Elizabeth Kostova made a splash in modern literature with “The Historian,” her best-selling debut novel about Dracula. “The Swan Thieves,” her much-anticipated second novel, wanders into Dan Brown territory, but lacks the body count found in “The Da Vinci Code.”

Instead, she offers an understated, beautifully written tale of art, love and an obsession triggered by both. “The Swan Thieves” also shows the same meticulous historical research and scene-setting description that elevated “The Historian” from a vampire tale to a work of art.

“The Swan Thieves” has two parallel plots, one focusing on Marlow and Oliver and the other on Beatrice de Clerval, a gifted painter in 19th-century Paris. The story lines are connected by a mystery in which clues are hidden in works of art.

M.L. Johnson, Associated Press

“Silencer”

By James W. Hall

Minotaur Books, 276 pages, $24.99

After 10 books, fans of James W. Hall’s series featuring an amateur detective named Thorn have grown accustomed to seeing the reclusive roughneck come charging to the rescue. So it’s startling, in book 11, to find him spending most his time held prisoner in an underground pit while his friends try to figure out where he is.

Thorn recently inherited millions from a distant relative but he can’t wait to rid himself of the money, so he puts his girlfriend Rusty Stabler in charge of figuring out how. Sharing Thorn’s love for what’s left of Florida’s natural landscape, she cooks up a complicated real estate deal to preserve 300 square miles. But some bad people have other plans for the land.

In quick succession, 87-year-old Earl Hammond, a key player in the land deal, is murdered, Thorn is kidnapped and thrown in the pit, and his friends, Stabler and Sugarman, begin their desperate search for him.
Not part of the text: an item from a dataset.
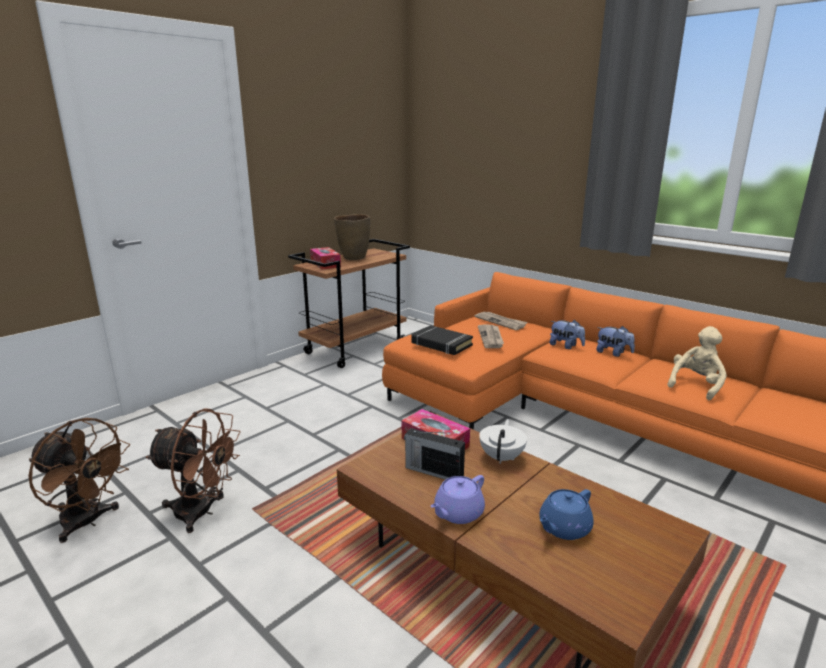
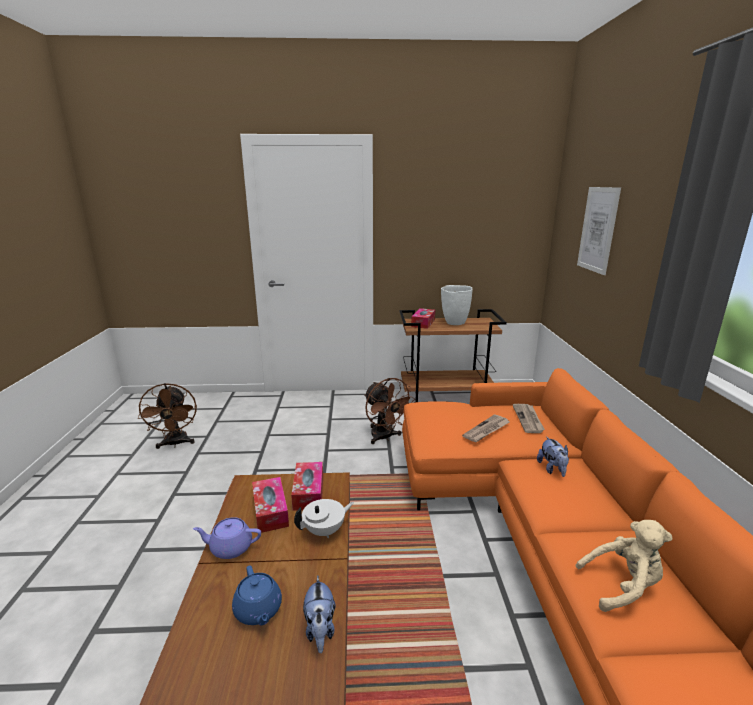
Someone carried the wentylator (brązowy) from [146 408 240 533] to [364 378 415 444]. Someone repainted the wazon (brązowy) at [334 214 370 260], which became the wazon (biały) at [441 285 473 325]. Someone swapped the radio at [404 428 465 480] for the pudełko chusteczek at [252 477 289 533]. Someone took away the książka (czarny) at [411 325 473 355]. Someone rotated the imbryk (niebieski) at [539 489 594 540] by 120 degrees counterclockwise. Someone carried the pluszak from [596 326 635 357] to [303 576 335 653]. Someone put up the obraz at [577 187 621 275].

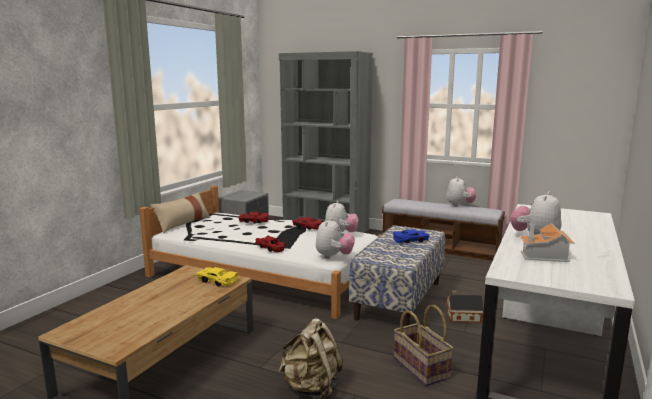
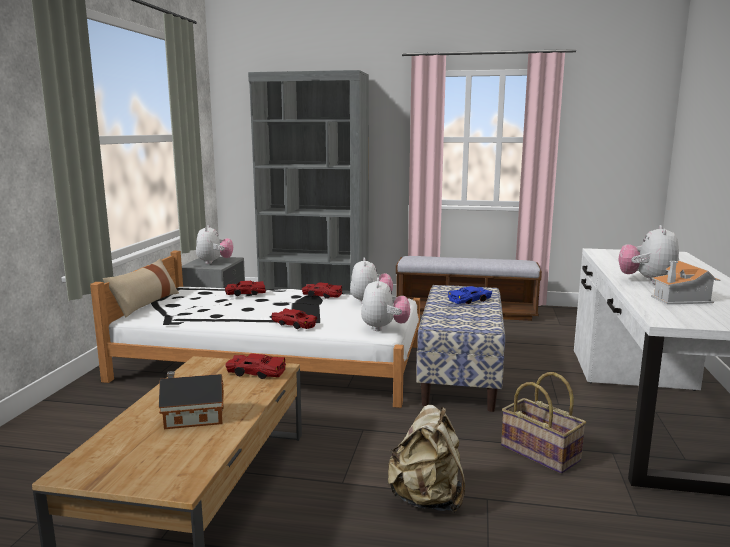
Someone repainted the samochodzik (żółty) at [196 267 238 286], which became the samochodzik (czerwony) at [226 353 286 379]. Someone carried the pluszak from [446 176 476 207] to [196 225 233 264]. Someone carried the domek from [446 291 484 323] to [159 371 224 429].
Hall, who is not only a fine crime novelist but also an excellent poet, retired recently from his job as a college literature professor. What Hall has done in “Silencer” would be a big gamble for a lesser talent — it’s generally not a good idea to keep your hero immobilized for most of the book. Yet Hall, who excels at character development, has created a passel of fascinating good and bad guys to drive the action.

Bruce DeSilva, Associated Press

“The First Rule”

By Robert Crais

Putnam, 308 pages, $26.95

The problem with Pike is he’s perfect. When Joe Pike was private detective Elvis Cole’s sometimes sidekick and always silent partner, there was an air of mystery about him that left Robert Crais’ many fans aching for more.

Now that Crais has started Pike’s own occasional series, the mystery has faded and we pretty much know what we’re going to get when Pike steps onto the page — perfection. There’s no question he’s going to outsmart the cops and the crooks and achieve his goal. It’s Pike, after all, the former soldier, mercenary and cop who has played zenlike straight man to Cole’s clown for 16 years.

In “The First Rule,” the second installment in the Pike series following 2007’s “The Watchman,” Pike’s old buddy Frank “The Tank” Meyer has been brutally murdered along with his family in a home invasion that doesn’t appear to be about robbery. The cops and equally lost federal authorities are stumped. Not Pike. Within a few dozen pages, he’s following his own thread on the path to cold vengeance.

“The First Rule” is the kind of book that fans will devour like sweet, sweet candy. New readers should turn their attention to his earlier works featuring Cole and Pike for an introduction to the wisecracking PI and his taciturn pal.